Ia juga menegaskan bahwa peraturan yang dibuat tidak boleh hanya berorientasi pada keuntungan satu pihak, melainkan harus berdasarkan asas keadilan yang mencakup seluruh lapisan masyarakat. "Peraturan harus memperhatikan kesejahteraan semua pihak. Kebijakan ini harus didasarkan pada penelitian yang detail agar tidak merugikan siapapun," tambahnya.

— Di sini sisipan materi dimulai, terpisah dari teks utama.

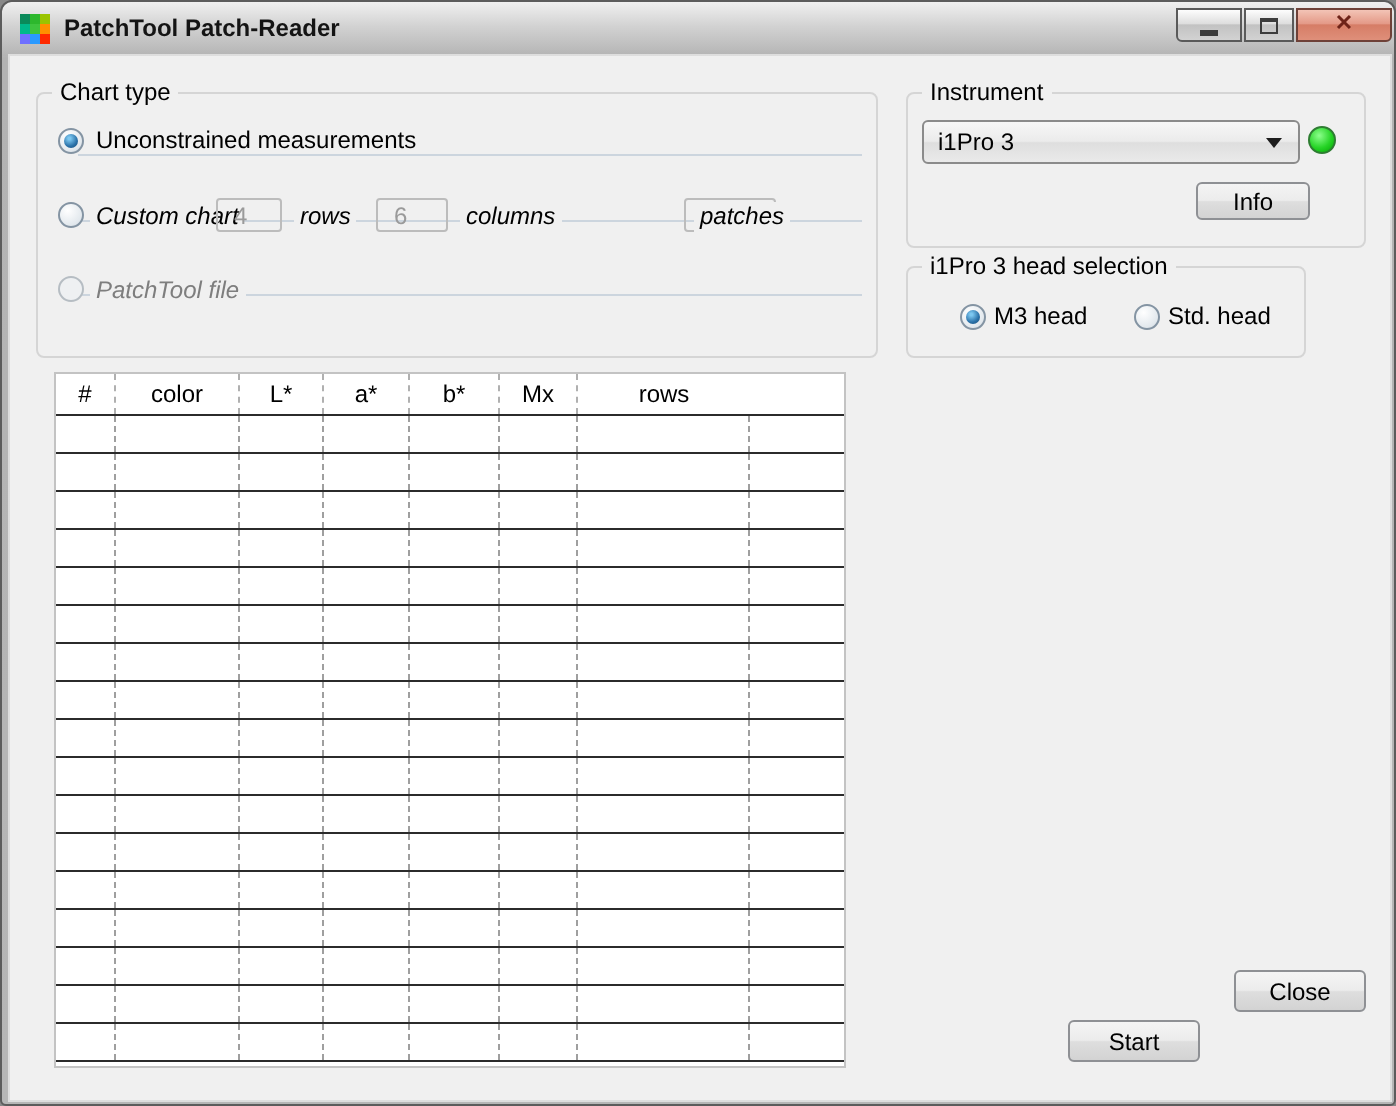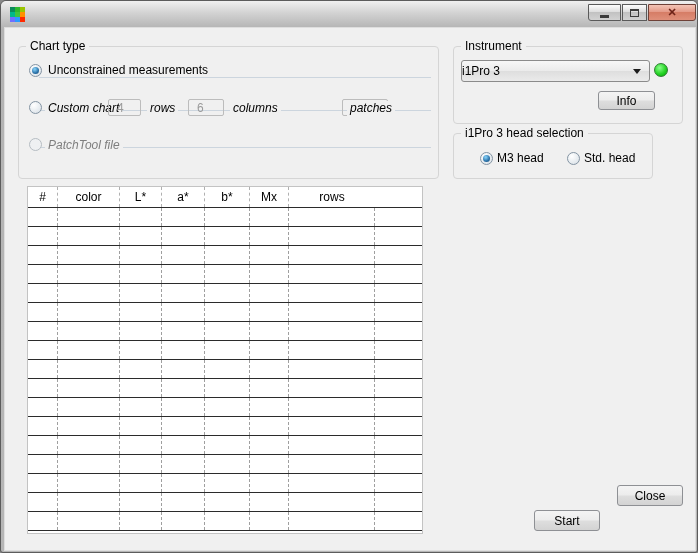--- a/index.html
+++ b/index.html
@@ -78,6 +78,7 @@
         <div style="background: rgb(42, 154, 255);"></div>
         <div style="background: rgb(255, 42, 0);"></div>
       </div>
+    <div class="title-text">PatchTool Patch-Reader</div>
     <div class="win-controls">
       <div class="win-btn min">
         <span class="glyph-min"></span>

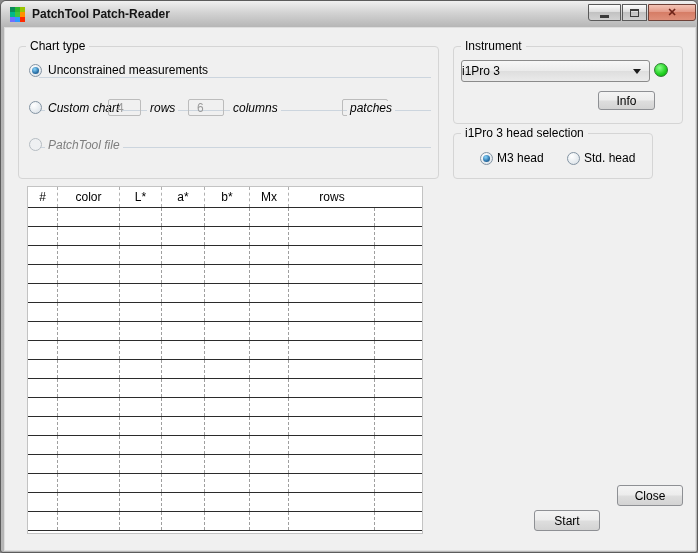--- a/index.html
+++ b/index.html
@@ -40,7 +40,7 @@
     padding:1px 0 0 8px;background:transparent;}
   .combo{position:absolute;border:1px solid #8b8b8b;border-radius:3px;font-size:12px;color:#000;
     background:linear-gradient(#f7f7f7,#ebebeb 48%,#dedede 52%,#eaeaea);
-    display:flex;align-items:center;}
+    display:flex;align-items:center;padding-left:7px;}
   .combo .arrow{position:absolute;right:8px;top:50%;margin-top:-2px;width:0;height:0;
     border-left:4px solid transparent;border-right:4px solid transparent;border-top:5px solid #1d1d1d;}
   .combo.dis{background:#fbfbfb;border-color:#c4c4c4;color:#8a8a8a;}

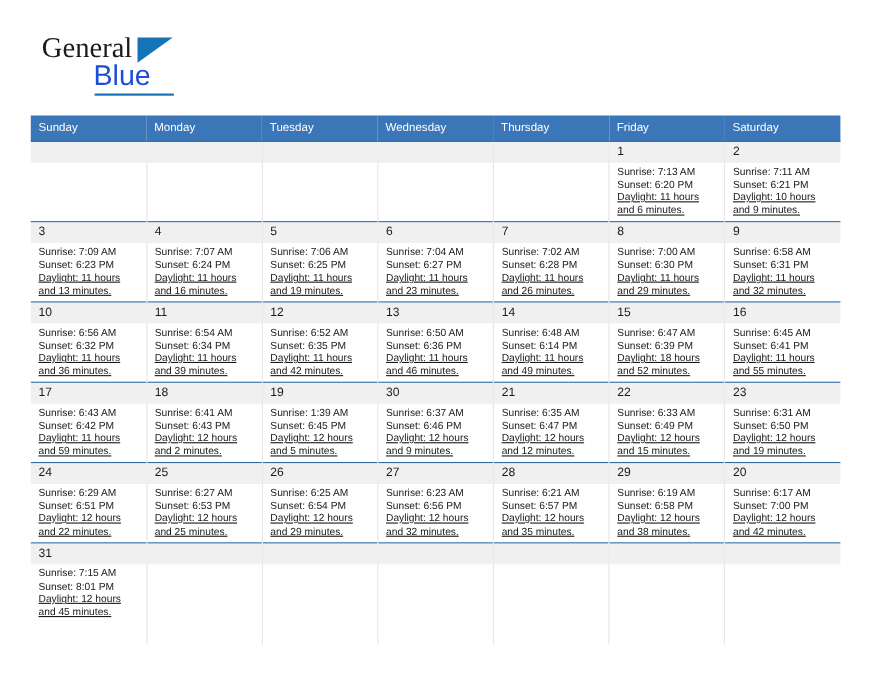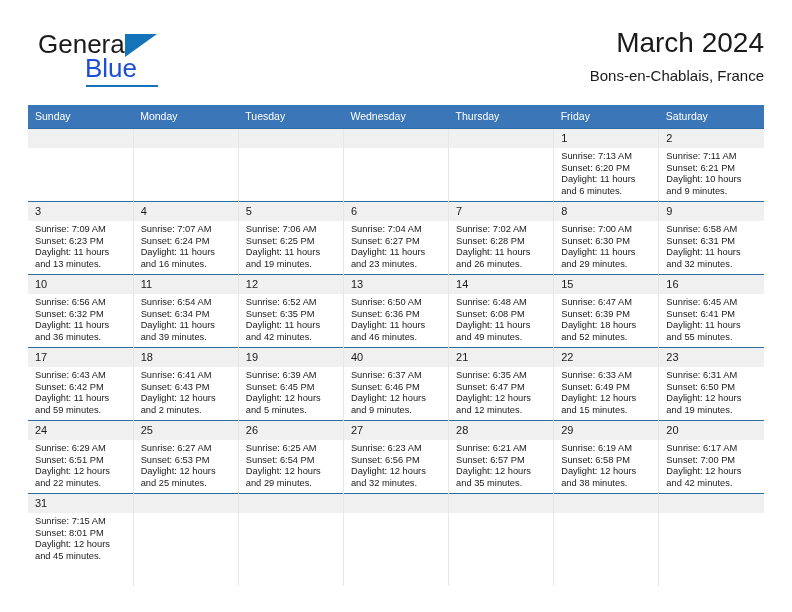--- a/index.html
+++ b/index.html
@@ -44,7 +44,7 @@
     font-size: 26px;
     letter-spacing: 0px;
     color: #1a1a1a;
-    font-family: Liberation Sans, sans-serif;
+    font-family: Liberation Serif, serif;
   }
   .brand-triangle {
     position: absolute;

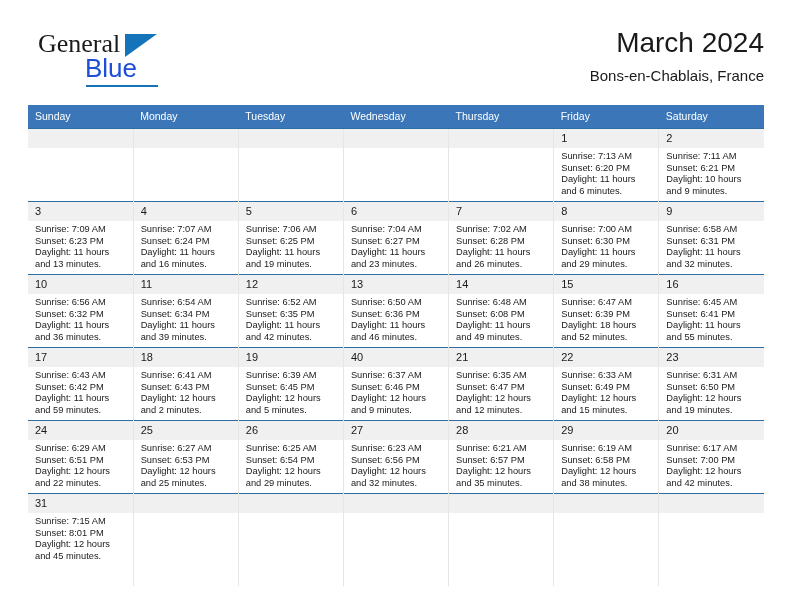--- a/index.html
+++ b/index.html
@@ -162,10 +162,6 @@
       <span class="brand-underline"></span>
     </div>
 
-    <div class="title-block">
-      <div class="cal-title">March 2024</div>
-      <div class="cal-subtitle">Bons-en-Chablais, France</div>
-    </div>
 
   </div>
 

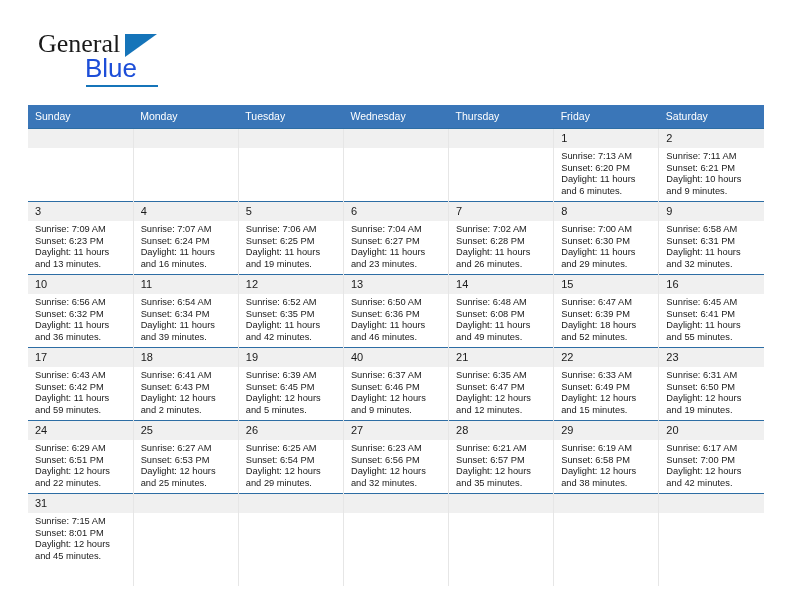--- a/index.html
+++ b/index.html
@@ -141,7 +141,7 @@
     color: #1a1a1a;
   }
   .events div { white-space: nowrap; }
-  .events .wrap { white-space: normal; }
+  .events .wrap { white-space: normal; text-decoration: underline; }
 
   .calendar tbody tr:last-child td {
     border-bottom: none;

Baca Juga: Dinilai Tidak Transparan, DPR Sorot Draft Aturan Kemasan Rokok Polos Tanpa Merek Usulan Kemenkes

Pentingnya Keadilan dalam Kebijakan Publik

Sejalan dengan pandangan Miftah, Direktur Perhimpunan Pengembangan Pesantren dan Masyarakat (P3M), Sarmidi Husna, menyatakan bahwa aturan yang dibuat dalam negara hukum harus memenuhi rasa keadilan dan menampung aspirasi masyarakat. 

Dalam konteks perumusan RPMK, Sarmidi menilai perlunya partisipasi yang lebih bermakna dari seluruh pihak, baik yang terdampak langsung maupun tidak.

"Peraturan yang dibuat harus melindungi semua golongan, sesuai dengan nilai-nilai masyarakat dan budaya yang berlaku, serta memiliki visi ke depan yang jelas," jelas Sarmidi. 

Ia juga menyoroti beberapa aturan krusial yang tercantum dalam RPMK, seperti standardisasi kemasan rokok tanpa merek dan zonasi pelarangan penjualan serta iklan produk tembakau. Menurutnya, aturan ini bertentangan dengan mandat konstitusi yang seharusnya melindungi kesejahteraan rakyat secara keseluruhan.

"Kebijakan yang diambil negara harus sesuai dengan prinsip kemaslahatan dan keadilan, sehingga tidak ada pihak yang dirugikan," tutupnya.

Tuntutan untuk Revisi Kebijakan

Berdasarkan berbagai kritik dan pandangan yang disampaikan, para pihak yang menolak peraturan ini mengharapkan adanya revisi kebijakan yang lebih berpihak pada masyarakat luas, khususnya mereka yang bekerja di sektor tembakau. 

Tuntutan ini didorong oleh keyakinan bahwa kebijakan yang diambil harus melibatkan partisipasi dari semua pihak terkait dan didasarkan pada data serta analisis yang objektif.

Peraturan seperti RPMK dan PP 28/2024 diharapkan dapat mencerminkan keseimbangan antara kepentingan kesehatan masyarakat dengan keberlangsungan sektor tembakau yang telah memberikan kontribusi besar bagi perekonomian Indonesia. 

Dalam hal ini, pemerintah dituntut untuk lebih terbuka dalam menyerap aspirasi dan memastikan bahwa setiap kebijakan yang diambil tidak hanya bersifat sepihak, tetapi menguntungkan semua pihak.